- ACTIVITY -
Copy out every line of the data that has the word "Fuentes" somewhere in it.

- DATA SHOWN -
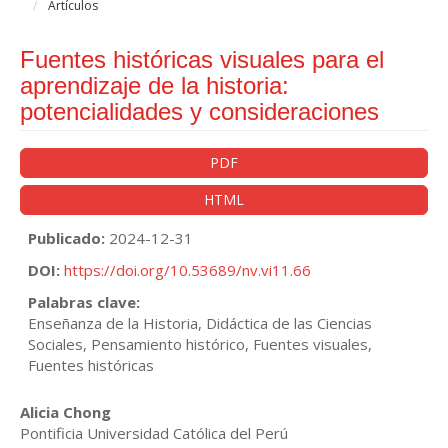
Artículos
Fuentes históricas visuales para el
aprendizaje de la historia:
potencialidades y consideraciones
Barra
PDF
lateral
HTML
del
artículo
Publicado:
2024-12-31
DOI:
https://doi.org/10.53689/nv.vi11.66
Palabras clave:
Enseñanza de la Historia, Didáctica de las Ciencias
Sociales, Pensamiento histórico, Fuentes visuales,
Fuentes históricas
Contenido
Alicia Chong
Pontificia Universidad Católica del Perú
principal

==

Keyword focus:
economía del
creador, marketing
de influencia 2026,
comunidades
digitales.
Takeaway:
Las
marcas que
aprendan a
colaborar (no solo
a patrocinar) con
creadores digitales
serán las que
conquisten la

- ANSWER SPACE -
Fuentes históricas visuales para el
Sociales, Pensamiento histórico, Fuentes visuales,
Fuentes históricas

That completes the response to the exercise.